Retrospective female: I used to use Tinder as a way of exploring the restaurants around here.
Frosh on a health kick: I don't do tropical fruit in my acai bowl. I'm more of a berry boy.
Nass EIC: The first time I tripped, I fully realized that I'm a pathological misanthrope.
Terran: I guess the most stressful thing I’ve done is smoked before a jazz band concert in my senior year of high school.
Jewish girl: You'll be happy to know my bat mitzvah was at a bowling alley – an upscale bowling alley.
Devout Catholic advertising for interfaith dinner: There will be food and ample opportunities for friends, fun, and evangelization.
SWUG (Sophomore Washed Up Gay): I was such a good boyfriend that they literally needed a trans-continental rebound.
Sophomore Ivy Pi Phi: I've never faced rejection – I definitely can't start now.
Random Frosh: I feel like he's one of those people who thinks he's really talented because he's really rich.
Frosh concernedly looking at foot: I just looked at my foot and got so worried that I had four toes.
Drunk engineer 1: I gave up alcohol for Lent.
Drunk engineer 2: It would have been easier if you had given up sex.
Ivy soph: I just don’t get social climbing vibes from him... maybe the fact that he’s using me to climb is clouding my judgment.
Lapsed Episcopalian Upper East Sider, eating her acai bowl: I spent last Easter at Sunday Funday.
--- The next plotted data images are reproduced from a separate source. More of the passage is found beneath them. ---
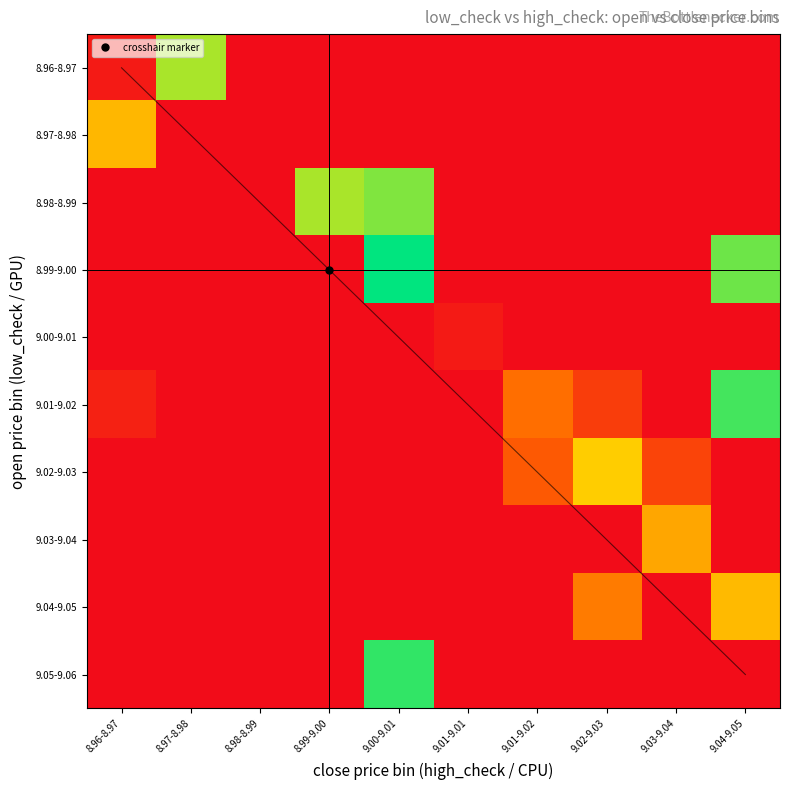

The 9.04-9.05 series shows 0.0 at 9.01-9.01. True or false?

True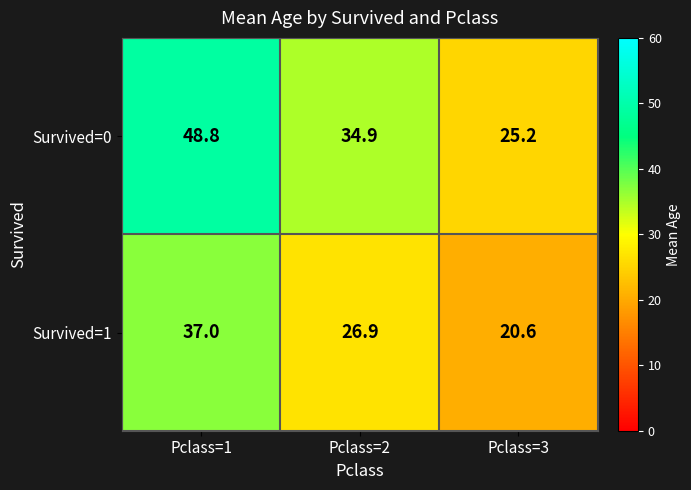

Rank the series by their maximum value, from highest to lowest.

Survived=0, Survived=1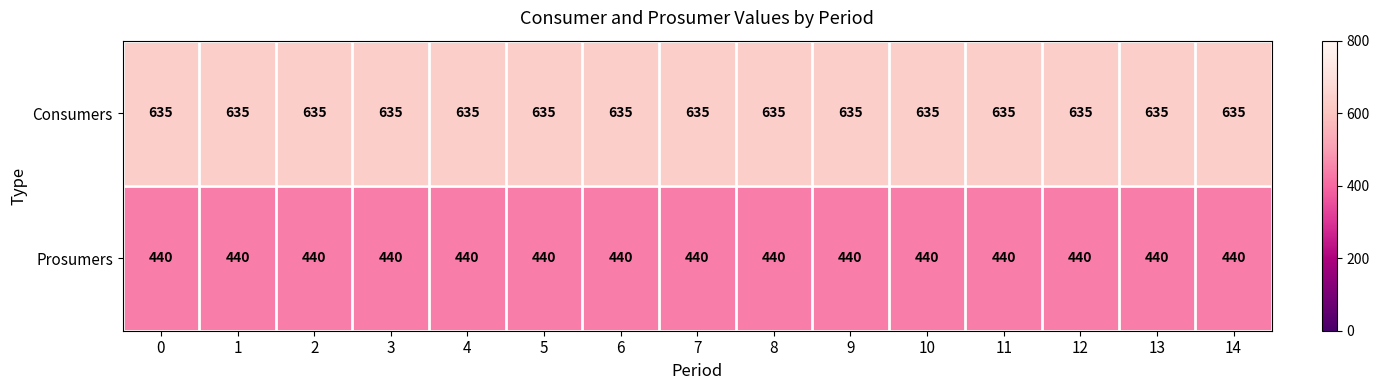

Rank the series at 3 from lowest to highest value.

Prosumers, Consumers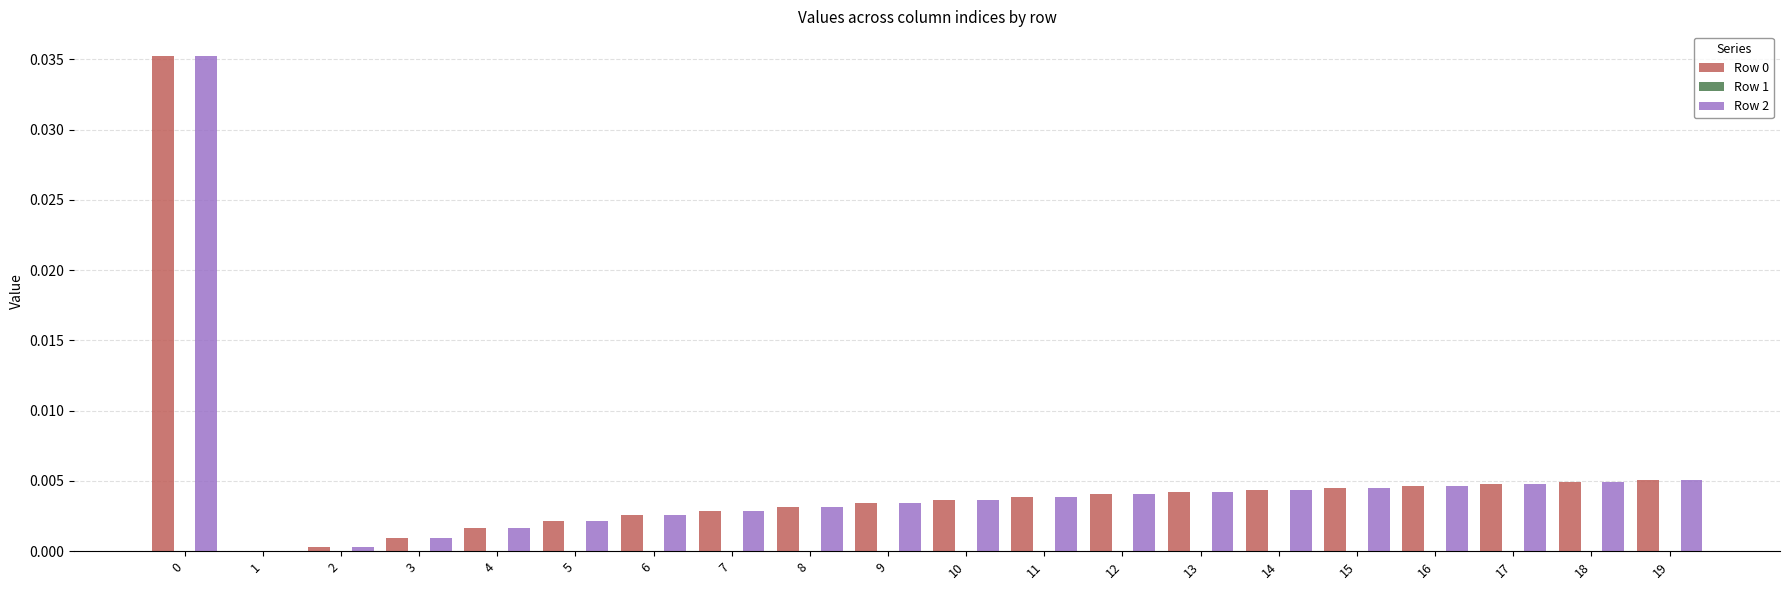

Is the value of Row 2 at 15 greater than the value of Row 0 at 10?

Yes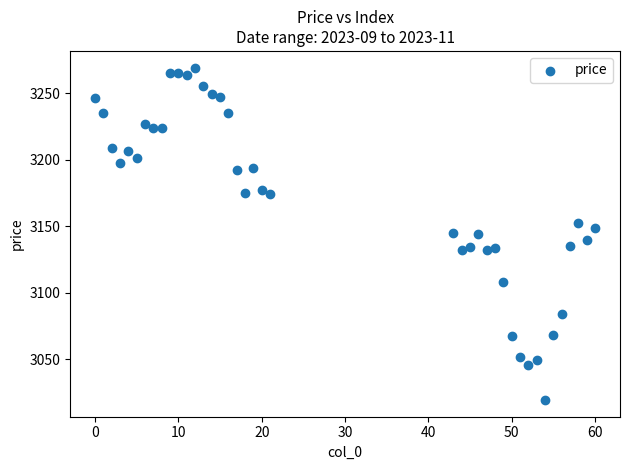

Count the number of points in this scatter plot.

40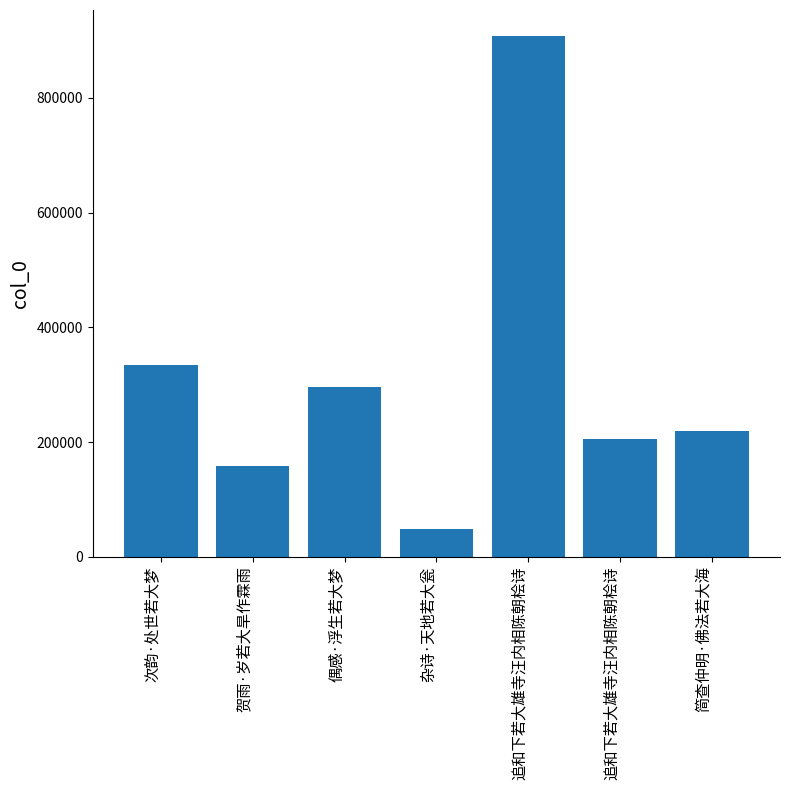

At which label is the value closest to 477640?

次韵·处世若大梦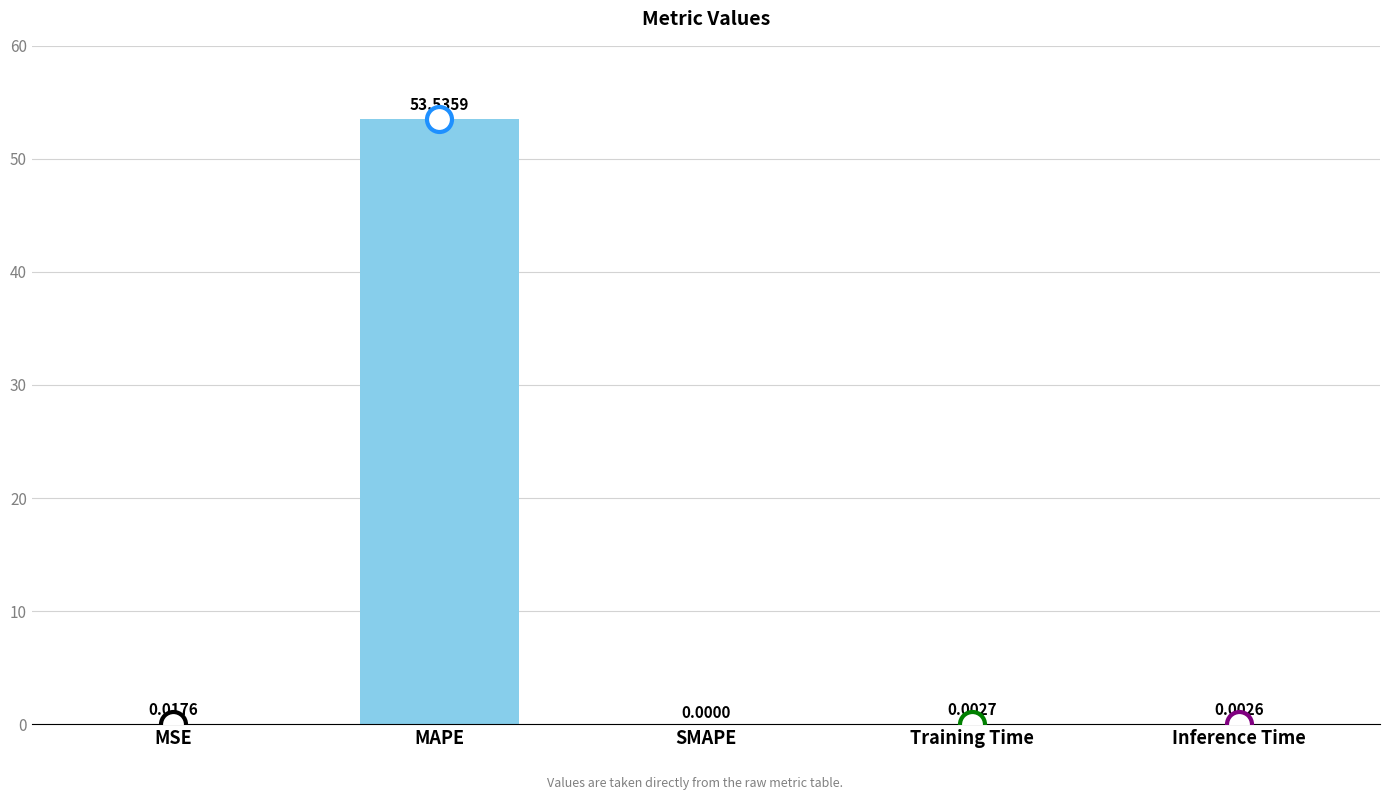

Between Inference Time and MSE, which is larger?

MSE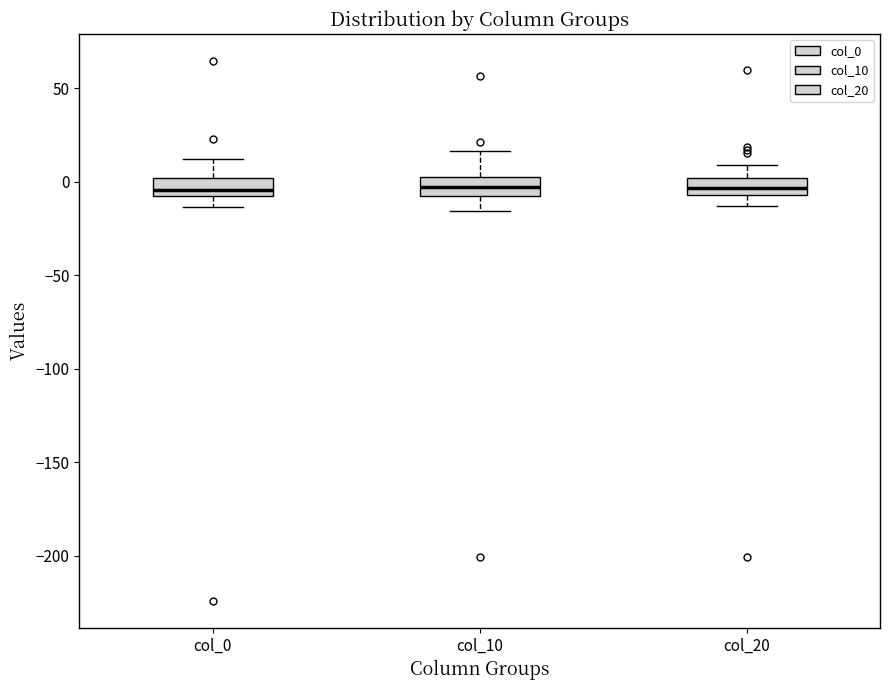

Where does the median line of the box for col_10 sit on the y-axis? The values are not printed on the chart, so give them approximately, as read against the axis.

-5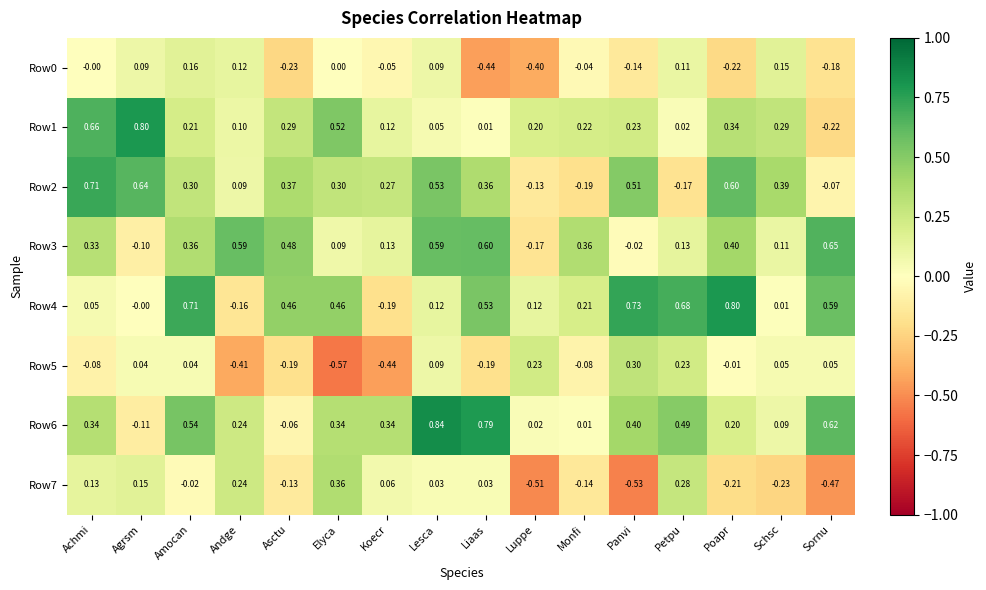

How many values in the Row7 series are below 0?

8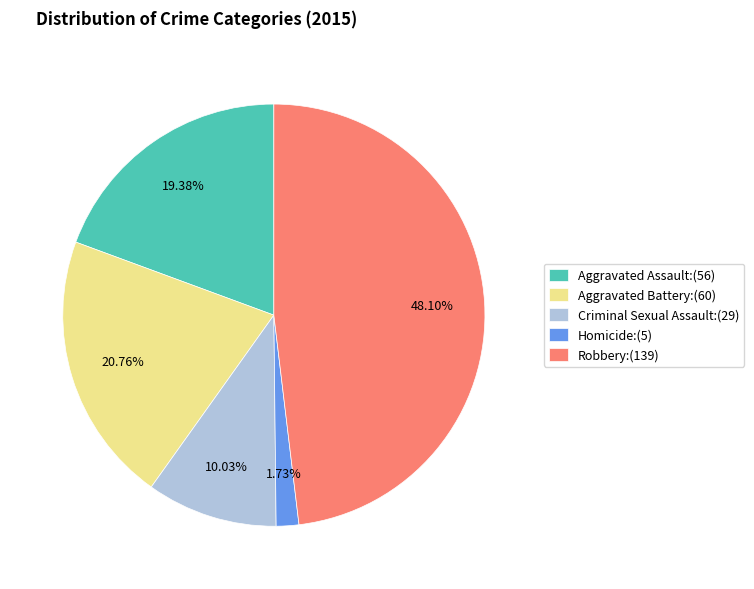

Does Aggravated Battery account for over 50% of the chart?

No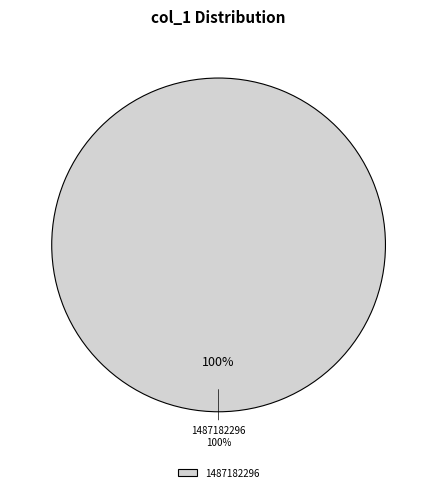

Which category has the biggest portion of the pie?

1487182296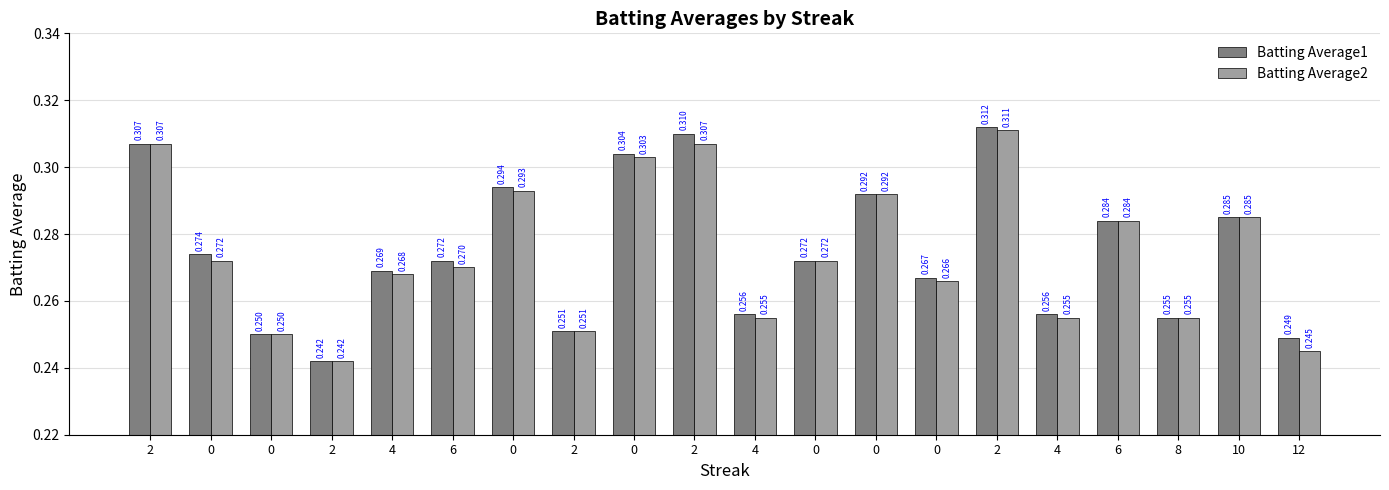

Are the bars grouped side by side (vs. stacked)?

Yes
Frosh having an existential crisis: I want them to play “I Took A Pill In Ibiza” at my funeral.
Flu-ridden sophomore Pi Phi: Honestly this is probably what pregnancy feels like.
Former St. A's member: Three things I hate the most: Big Oil, Big Pharma, Big Meat.
Catholic schmuck at dinner: I'm not marrying someone unless they say they also want 10-12 children. Deal breaker.
Student 1, jokingly: I’m only here to waste time.
Student 2: Well, you’re doing a great job.
Religious boi to complete stranger: I had a dream about hell last night and you were there.